→ Given information
################
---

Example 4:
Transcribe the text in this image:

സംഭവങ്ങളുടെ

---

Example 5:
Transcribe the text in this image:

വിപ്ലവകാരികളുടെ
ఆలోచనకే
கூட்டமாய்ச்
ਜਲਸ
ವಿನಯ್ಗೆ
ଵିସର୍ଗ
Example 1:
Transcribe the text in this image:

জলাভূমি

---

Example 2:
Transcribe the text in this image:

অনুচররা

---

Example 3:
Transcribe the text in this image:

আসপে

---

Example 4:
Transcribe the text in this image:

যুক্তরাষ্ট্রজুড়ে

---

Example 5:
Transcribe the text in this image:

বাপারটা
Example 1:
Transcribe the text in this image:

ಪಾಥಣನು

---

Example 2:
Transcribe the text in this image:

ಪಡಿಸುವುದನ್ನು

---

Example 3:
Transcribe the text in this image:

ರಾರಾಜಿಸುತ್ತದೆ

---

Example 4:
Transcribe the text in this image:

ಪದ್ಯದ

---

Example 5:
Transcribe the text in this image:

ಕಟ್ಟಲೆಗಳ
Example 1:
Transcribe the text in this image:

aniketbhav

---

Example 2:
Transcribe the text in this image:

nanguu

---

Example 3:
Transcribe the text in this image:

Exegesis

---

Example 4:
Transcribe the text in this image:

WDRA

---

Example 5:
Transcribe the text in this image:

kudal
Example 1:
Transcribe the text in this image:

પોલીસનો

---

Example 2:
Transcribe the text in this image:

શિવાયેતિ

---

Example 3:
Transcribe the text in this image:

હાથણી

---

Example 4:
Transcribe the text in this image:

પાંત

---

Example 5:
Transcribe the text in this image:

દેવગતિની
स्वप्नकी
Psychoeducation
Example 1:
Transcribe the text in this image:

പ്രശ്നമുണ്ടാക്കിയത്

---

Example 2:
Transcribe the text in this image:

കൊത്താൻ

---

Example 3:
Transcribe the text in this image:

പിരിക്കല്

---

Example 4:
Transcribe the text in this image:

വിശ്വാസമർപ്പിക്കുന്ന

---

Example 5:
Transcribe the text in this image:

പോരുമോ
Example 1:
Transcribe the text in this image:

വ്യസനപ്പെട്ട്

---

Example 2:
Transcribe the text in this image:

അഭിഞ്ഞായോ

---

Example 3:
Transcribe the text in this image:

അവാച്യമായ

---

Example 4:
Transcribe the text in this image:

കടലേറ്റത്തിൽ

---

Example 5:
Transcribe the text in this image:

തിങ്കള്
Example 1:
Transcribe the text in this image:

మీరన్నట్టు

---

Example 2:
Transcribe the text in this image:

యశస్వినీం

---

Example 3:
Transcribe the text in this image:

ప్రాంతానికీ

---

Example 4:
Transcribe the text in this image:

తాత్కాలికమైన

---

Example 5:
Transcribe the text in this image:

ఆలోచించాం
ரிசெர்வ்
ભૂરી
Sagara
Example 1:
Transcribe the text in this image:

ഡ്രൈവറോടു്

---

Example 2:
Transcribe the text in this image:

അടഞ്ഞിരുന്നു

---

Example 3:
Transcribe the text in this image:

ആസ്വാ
################
→ Exercise instructions
An exact copy of the listing is the goal. Transcribe it in full.

→ Solution
---

Example 4:
Transcribe the text in this image:

സംഭവങ്ങളുടെ

---

Example 5:
Transcribe the text in this image:

വിപ്ലവകാരികളുടെ
ఆలోచనకే
கூட்டமாய்ச்
ਜਲਸ
ವಿನಯ್ಗೆ
ଵିସର୍ଗ
Example 1:
Transcribe the text in this image:

জলাভূমি

---

Example 2:
Transcribe the text in this image:

অনুচররা

---

Example 3:
Transcribe the text in this image:

আসপে

---

Example 4:
Transcribe the text in this image:

যুক্তরাষ্ট্রজুড়ে

---

Example 5:
Transcribe the text in this image:

বাপারটা
Example 1:
Transcribe the text in this image:

ಪಾಥಣನು

---

Example 2:
Transcribe the text in this image:

ಪಡಿಸುವುದನ್ನು

---

Example 3:
Transcribe the text in this image:

ರಾರಾಜಿಸುತ್ತದೆ

---

Example 4:
Transcribe the text in this image:

ಪದ್ಯದ

---

Example 5:
Transcribe the text in this image:

ಕಟ್ಟಲೆಗಳ
Example 1:
Transcribe the text in this image:

aniketbhav

---

Example 2:
Transcribe the text in this image:

nanguu

---

Example 3:
Transcribe the text in this image:

Exegesis

---

Example 4:
Transcribe the text in this image:

WDRA

---

Example 5:
Transcribe the text in this image:

kudal
Example 1:
Transcribe the text in this image:

પોલીસનો

---

Example 2:
Transcribe the text in this image:

શિવાયેતિ

---

Example 3:
Transcribe the text in this image:

હાથણી

---

Example 4:
Transcribe the text in this image:

પાંત

---

Example 5:
Transcribe the text in this image:

દેવગતિની
स्वप्नकी
Psychoeducation
Example 1:
Transcribe the text in this image:

പ്രശ്നമുണ്ടാക്കിയത്

---

Example 2:
Transcribe the text in this image:

കൊത്താൻ

---

Example 3:
Transcribe the text in this image:

പിരിക്കല്

---

Example 4:
Transcribe the text in this image:

വിശ്വാസമർപ്പിക്കുന്ന

---

Example 5:
Transcribe the text in this image:

പോരുമോ
Example 1:
Transcribe the text in this image:

വ്യസനപ്പെട്ട്

---

Example 2:
Transcribe the text in this image:

അഭിഞ്ഞായോ

---

Example 3:
Transcribe the text in this image:

അവാച്യമായ

---

Example 4:
Transcribe the text in this image:

കടലേറ്റത്തിൽ

---

Example 5:
Transcribe the text in this image:

തിങ്കള്
Example 1:
Transcribe the text in this image:

మీరన్నట్టు

---

Example 2:
Transcribe the text in this image:

యశస్వినీం

---

Example 3:
Transcribe the text in this image:

ప్రాంతానికీ

---

Example 4:
Transcribe the text in this image:

తాత్కాలికమైన

---

Example 5:
Transcribe the text in this image:

ఆలోచించాం
ரிசெர்வ்
ભૂરી
Sagara
Example 1:
Transcribe the text in this image:

ഡ്രൈവറോടു്

---

Example 2:
Transcribe the text in this image:

അടഞ്ഞിരുന്നു

---

Example 3:
Transcribe the text in this image:

ആസ്വാ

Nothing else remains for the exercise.